Crítica teatro/drama
'Hora Amarela' é ficção superficial e contrária aos clássicos distópicos
Sob direção de Monique Gardenberg, peça se passa em uma Nova York invadida e repleta de escombros
Adam Rapp, o autor americano de "Hora Amarela", se diz influenciado pela inglesa Sarah Kane (1971-99). De fato, como é comum em suas peças, distinguem-se pastiches de "4.48", como a tal "hora" em que é possível andar com liberdade, e sobretudo "Blasted", também num quarto invadido por um mundo distópico --no caso de Kane, um eco do massacre de muçulmanos por cristãos na guerra da Bósnia (1992-95).
Mas "Hora Amarela" quer no fundo ser o oposto "politicamente incorreto" da célebre dramaturgia inglesa "in-yer-face", de realismo "na sua cara": a distopia de Rapp é uma Nova York branca, "downtown", invadida por opressores vagamente muçulmanos, entre outras provocações menores e risíveis.
Por exemplo, a compra de um negro de 14 anos para servir em mais de uma maneira à branca solitária que perdeu o marido. Ou os stripteases das mulheres no meio dos escombros, entre eles uma banheira de uso recorrente.
Com texto assim nas mãos, "masculino", não havia muito o que a diretora Monique Gardenberg, a cenógrafa Daniela Thomas e atrizes como Deborah Evelyn pudessem fazer --embora tenham tentado, com alterações na trama, ocultação parcial da banheira e interpretação quase maternal para a protagonista.
Em particular, pode-se tentar ver um alívio à experiência de "Hora Amarela" na cenografia inventiva, que fecha o quarto num ambiente suspenso e sufocante.
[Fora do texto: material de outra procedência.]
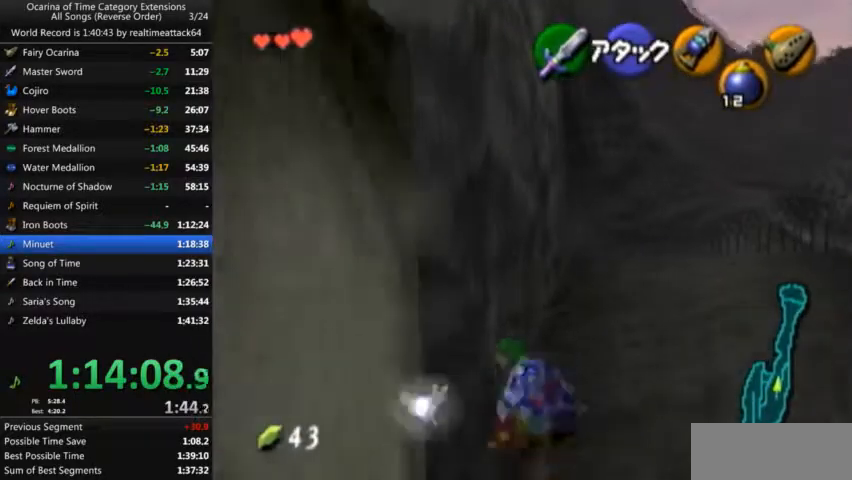
{"buttons": ["L1"], "left_stick": "down", "right_stick": "center", "events": [[33, "left_stick", "center"], [133, "left_stick", "down"], [267, "L1", "down"]]}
Mas é preciso dizer, em algum momento, que não é de hoje que as criações de Thomas combinam com textos reacionários.
Melhor seria abraçar de vez a distopia para jovens adultos, "YA dystopia", gênero em que Rapp se insere nesta peça e em algumas novelas. Grande sucesso em vendas, é o gênero adolescente que gerou blockbusters como "Divergente" e "Jogos Vorazes".
É ficção científica superficial e alienante, muito distante --e na verdade o oposto-- de Philip K. Dick, Yevgeny Zamyatin e outros clássicos distópicos. Em vez de questionar alegoricamente a realidade e seus desdobramentos, como fazia Dick em "Do Androids Dream of Electric Sheep?" (1968), apenas reforça a aceitação do presente.
É esse o universo "politicamente incorreto" de Rapp, abertamente conservador --e, em sua forma, um desfiar de diálogos mecânicos.